*** Opening Given data ***

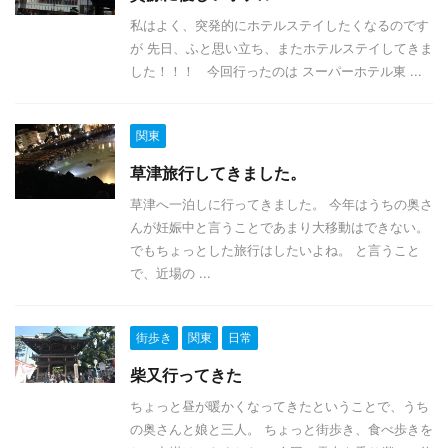
私はよく、突発的にホテルステイしたくなるのです
が 先日、ふと思い立ち、またホテルステイしてきま
した！！！ 今回行ったのは スーパーホテル東 ...
関東
草津旅行してきました。
草津へ一泊しに行ってきました。 今年はうちの奥さ
んが妊娠中と言うことであまり大移動はできない。
でもちょっとした旅行はしたいよね。 と言うこと
で、近場の ...
街歩き
関東
日常
柴又行ってきた
ちょっと昼が暖かくなってきたということで、うち
の奥さんと娘と三人。 ちょっと街歩き、食べ歩きを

*** Closing Given data ***

Once the pictures are set aside, transcribe the remaining lines above exactly.

私はよく、突発的にホテルステイしたくなるのです
が 先日、ふと思い立ち、またホテルステイしてきま
した！！！ 今回行ったのは スーパーホテル東 ...
関東
草津旅行してきました。
草津へ一泊しに行ってきました。 今年はうちの奥さ
んが妊娠中と言うことであまり大移動はできない。
でもちょっとした旅行はしたいよね。 と言うこと
で、近場の ...
街歩き
関東
日常
柴又行ってきた
ちょっと昼が暖かくなってきたということで、うち
の奥さんと娘と三人。 ちょっと街歩き、食べ歩きを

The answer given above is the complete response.